And Benjamin Hooks, then executive director of the NAACP, condemned the Barry prosecution as "Nazi-like" and said

"overzealous, hostile -- if not openly racist -- district and U.S. attorneys will bring a black official to trial on the flimsiest of evidence."

(Kurt Schmoke disagreed. "I don't see the evidence of a conspiracy driven by the national government to prosecute black elected officials," he told me. "And the day after [Hooks'] statement, I saw that Arch Moore was sentenced to prison." Arch A. Moore, Jr., a three-term governor of West Virginia, was sentenced to five years and 10 months in prison for mail fraud, obstruction of justice and filing false income tax returns. Moore is white.)

During his trial, Barry wore a yellow flower in his lapel when prosecution witnesses testified, symbolizing the "canaries" singing against him, he said. When defense witnesses testified, Barry wore a white flower symbolizing "purity."

He remained unperturbed. "I think," he said, "the prosecutors know that in this town all it takes is one juror saying, 'I'm not going to convict Marion Barry. I don't care what you say.' "

He was right.

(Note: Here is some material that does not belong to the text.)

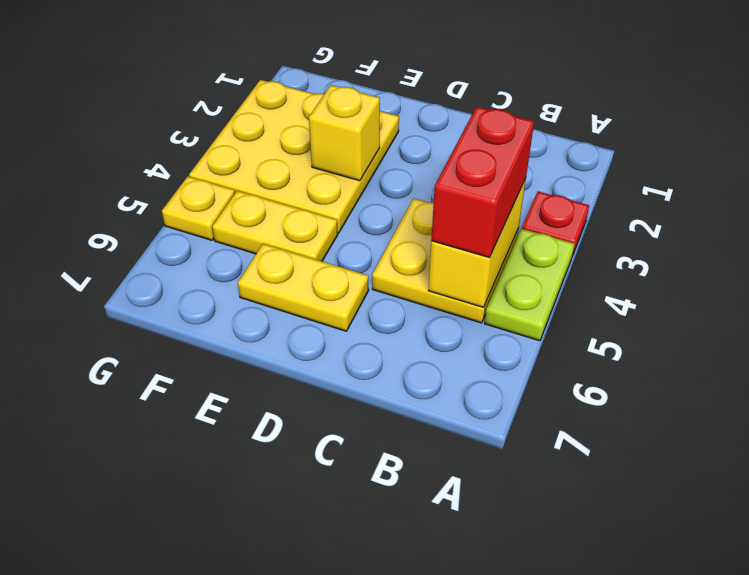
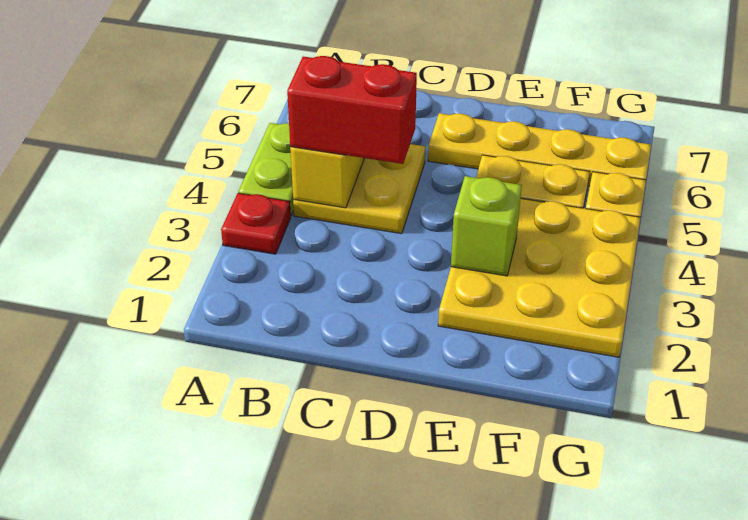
red brick B4:B5 level 3 -> red brick B4:C4 level 3
yellow plate D6:E6 level 1 -> yellow plate D6:G6 level 1
yellow brick E3 level 2 -> lime brick E3 level 2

Marion Barry knew his town.

A middle-class jury of 10 blacks and two whites convicted Barry of only one misdemeanor, acquitted him of another and deadlocked on 12 more charges.

The trial judge was outraged and later said that four of the jurors "obviously did not tell the truth" when asked if they could decide the case impartially.

Which was exactly what Barry had predicted, wasn't it?

When it came time for sentencing on the misdemeanor conviction, Barry wrote a letter to the judge and portrayed himself as a victim and not a perpetrator.

"I write to you as a recovering alcoholic and a drug addict," Barry wrote. "This is an admission I have learned to accept . . . I learned that I have an insidious disease that afflicts millions of Americans. The activities and behavior that I participated in while under the ravages of this disease were degrading and outrageous."

Barry asked for community service. He got six months in prison.

But when he got out, he moved from an upscale section of Washington to the poorest and most crime-ridden.

"Barry is a rare man that everyone in this community can identify with because they have been in the same places -- in jail and in trouble and downtrodden as he has been," the Rev. Willie Wilson, pastor of the Union Temple Baptist Church, told a reporter. "But they can look up to him because he's come back and he represents hope."

Barry ran for the City Council and won. And now he is telling people that he is ready to move back to his old job as mayor.

"God blessed me with an ability to motivate and inspire," Barry said.

If Barry wins, I will have no problem with his return to the office he disgraced. I have no problem with any city electing a past, present or future scoundrel.

And that is because I believe in what Adlai Stevenson once said: "In a democracy, your public servants serve you right."